=== REQUIRED ACTIONS ===
1: Summarize the DERBY-581 comment in two sentences.
2: Write the next part of the DERBY-581 comment, picking up after its last sentence.

=== PAGE EXTRACT ===
* * *

[jira] Commented: (DERBY-581) Modify SQL to skip N rows of the result and return the next M rows

A B (JIRA) Fri, 07 Nov 2008 08:41:11 -0800

    [ 
https://issues.apache.org/jira/browse/DERBY-581?page=com.atlassian.jira.plugin.system.issuetabpanels:comment-tabpanel&focusedCommentId=12645816#action_12645816
 ]


A B commented on DERBY-581:
---------------------------

> Is there actually a way to order and limit at the same time? There does not 
> seem to be.
>> I'm afraid there's no way to do that currently.

Well, there is *one* way to do this, at least for simple queries, though it's 
far from intuitive.  I don't know if this really usable for your environment, 
but note the following quote from a comment on DERBY-2998:

"[The rows returned from the subquery have no guaranteed ordering (Derby 
doesn't allow ORDER BY in subqueries), and thus any predicate which restricts 
based on row_number() will restrict the rows based on an *undefined* order.

* * *

=== PROVIDED INFORMATION ===
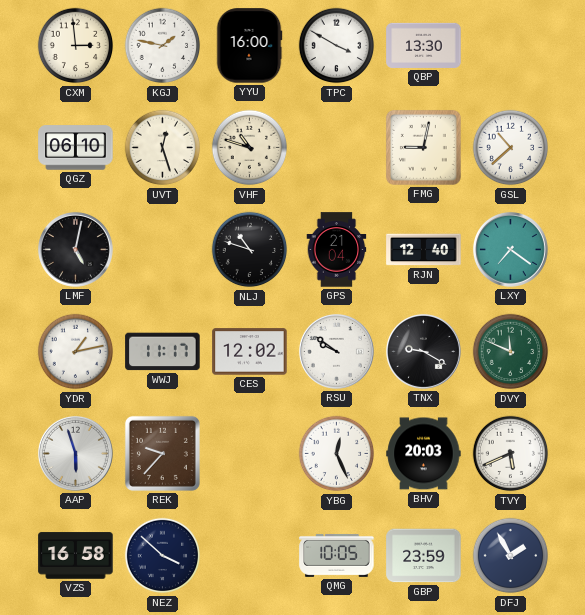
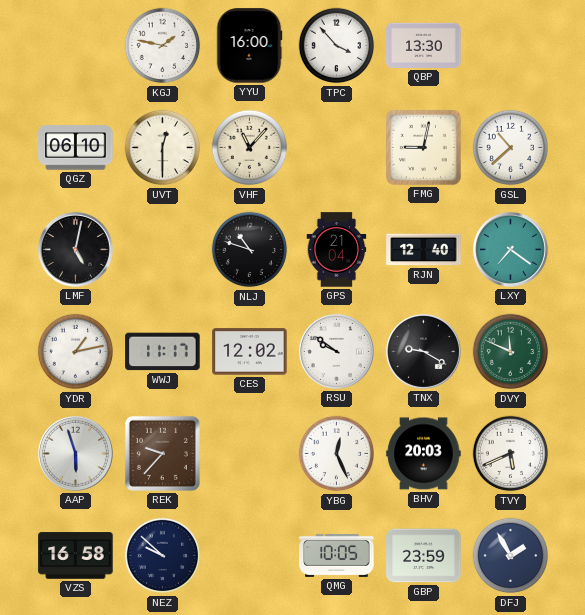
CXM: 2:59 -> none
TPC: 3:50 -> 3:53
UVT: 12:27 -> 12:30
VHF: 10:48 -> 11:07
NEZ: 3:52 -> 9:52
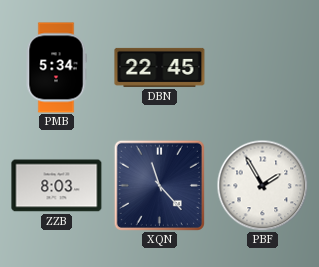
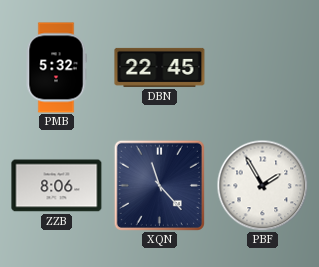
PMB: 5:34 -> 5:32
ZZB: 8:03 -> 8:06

* * *

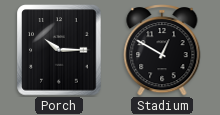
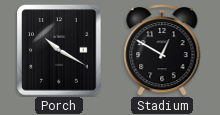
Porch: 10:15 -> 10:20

* * *

=== ANSWERS TO THE EXERCISE ===
1: Replying to an earlier answer that said Derby cannot currently order and limit at the same time, the commenter says there is one way to do it, at least for simple queries, though it is far from intuitive and may not suit the asker's environment. The commenter then quotes a DERBY-2998 comment explaining that rows returned from a subquery have no guaranteed ordering, because Derby doesn't allow ORDER BY in subqueries, so a predicate restricting on row_number() restricts rows based on an undefined order.

2:
Since the order of the rows from the subquery may depend on the presence of 
indexes, the set of rows which survives a row_order()-based restriction may 
depend on the indexes, as well. In the end I do _not_ think this is a bug--but 
it does strike me as a probable point of confusion for users. It seems that 
anyone who wants "the first x rows only" has to either accept the fact that 
"first" does not imply "ordered" (and thus results can vary depending on what 
conglomerate the optimizer chooses), or else s/he has to use optimizer 
ovverides to force the optimizer to use an index which is ordered on the 
desired columns."

So given that, I think you could try something like:

create table testing (i int, title varchar(40), author varchar(20));
insert into testing values (5, 'title_5', 'author_5');
insert into testing values (4, 'title_4', 'author_4');
insert into testing values (1, 'title_1', 'inigo');
insert into testing values (3, 'title_3', 'author_3');
insert into testing values (2, 'title_2', 'montoya');

-- Your original query; subquery results aren't ordered so you don't know
-- which rows you'll actually get back.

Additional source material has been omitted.